■ Задания:
A – Извлеките из отрывка о визите Мандельштама фрагмент от «День прошел в» до «вскочил, как ужаленный.».
B – Изложите отрывок о визите Мандельштама в двух предложениях.
C – Напишите, что следует дальше в отрывке о визите Мандельштама, начиная сразу после его последнего предложения.

■ Текст для чтения:
++++++
День прошел в его жалобах на судьбу, в наших утешениях и похвалах, в еде, в литературных новостях. Вечером – впрочем, ночью, – около полночи, – он как-то приумолк, лег на оленьи шкуры и стал неприятным. Мы с Асей, устав, наконец, перестали его занимать и сели – Маврикий Алекс<андрович>, Ася и я в другой угол комнаты. Ася стала рассказывать своими словами Коринну, мы безумно хохотали. Потом предложили М<андельшта>му поесть. Он вскочил, как ужаленный.
– «Да что же это, наконец! Не могу же я целый день есть! Я с ума схожу! Зачем я сюда приехал! Мне надоело! Я хочу сейчас же ехать! Мне это, наконец, надоело!»
Мы с участием слушали, – ошеломленные. М<аврикий> А<лександрович> предложил ему свою постель, мы с Асей – оставить его одного, но он рвал и метал. – «Хочу сейчас же ехать!» – Выбежал в сад, но испуганный ветром, вернулся. Мы снова занялись друг другом, он снова лег на оленя. В час ночи мы проводили его почти до вокзала. Уезжал он надменный. Я забыла Вам рассказать, что он до этого странного выпада все время говорил о своих денежных делах: резко, оскорбленно, почти цинически. Платить вперед Пра за комнату он находил возмутительным и вел себя так, словно все, кому он должен, должны – ему. Неприятно поразила нас его страшная самоуверенность. – «Подождали – еще подождут. Я не виноват, что у меня всего 100 р<ублей>» – и т. д. Кроме того, страстно мечтал бросить Коктебель и поступить в монастырь, где собирался сажать картошку[124 - Цветаева М. Собр. соч.: В 7 т. Т. 7. С. 90–92.].
++++++
■ Исходные данные:
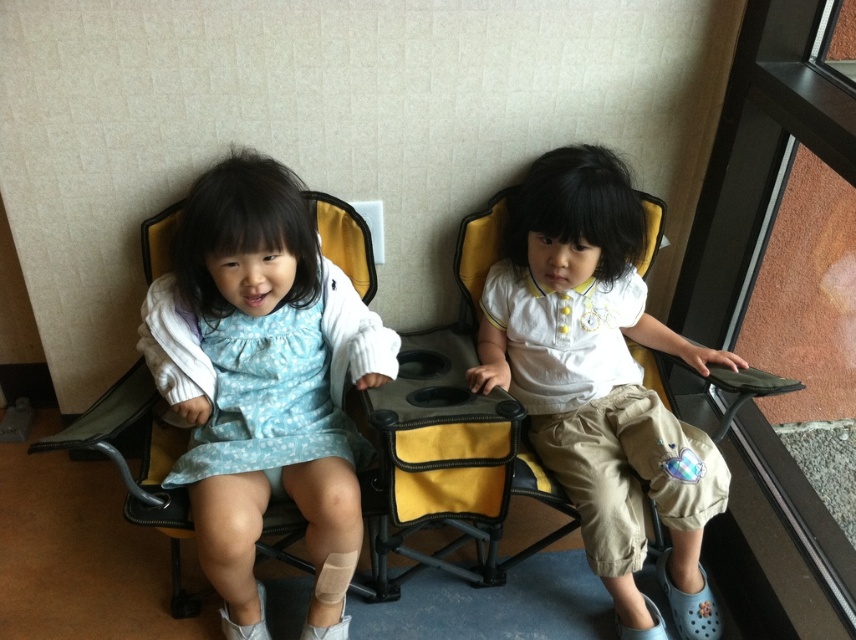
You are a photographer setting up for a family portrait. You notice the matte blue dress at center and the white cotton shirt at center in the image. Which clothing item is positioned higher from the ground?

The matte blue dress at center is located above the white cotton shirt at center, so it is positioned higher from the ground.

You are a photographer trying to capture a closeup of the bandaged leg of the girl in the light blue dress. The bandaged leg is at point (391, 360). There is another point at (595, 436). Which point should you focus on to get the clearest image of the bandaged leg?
++++++
■ Результаты выполнения:
A –
День прошел в его жалобах на судьбу, в наших утешениях и похвалах, в еде, в литературных новостях. Вечером – впрочем, ночью, – около полночи, – он как-то приумолк, лег на оленьи шкуры и стал неприятным. Мы с Асей, устав, наконец, перестали его занимать и сели – Маврикий Алекс<андрович>, Ася и я в другой угол комнаты. Ася стала рассказывать своими словами Коринну, мы безумно хохотали. Потом предложили М<андельшта>му поесть. Он вскочил, как ужаленный.

B – Весь день Мандельштам жаловался на судьбу, а около полуночи в ответ на предложение поесть вскочил и закричал, что ему всё надоело и он хочет сейчас же уехать. В час ночи его проводили почти до вокзала; до этого он резко говорил о своих денежных делах, поражал самоуверенностью и мечтал уйти в монастырь сажать картошку.

C –
Кажется очевидным, что тон удивления, взятый Цветаевой для описания поведения Мандельштама и его «странного выпада», – деланный, может быть потому, что писала она все-таки сестре мужа. Не нужно быть психологом, чтобы понять – отчаянный рывок Мандельштама в Александров перед поездкой в Коктебель стал последней попыткой удержать ускользающую возлюбленную. Чувство ужаса от совершающейся потери стоит и за мандельштамовской репликой «Во мне страшная пустота, я гибну», и за его неуклюжей попыткой вызвать ревность Цветаевой, поведав о своих матримониальных планах в отношении Елизаветы Эфрон, и за его лежанием на оленьих шкурах (надеялся остаться с Цветаевой наедине, но убедился, что она настойчиво окружает себя другими людьми?), и за его внезапным ночным бегством из Александрова.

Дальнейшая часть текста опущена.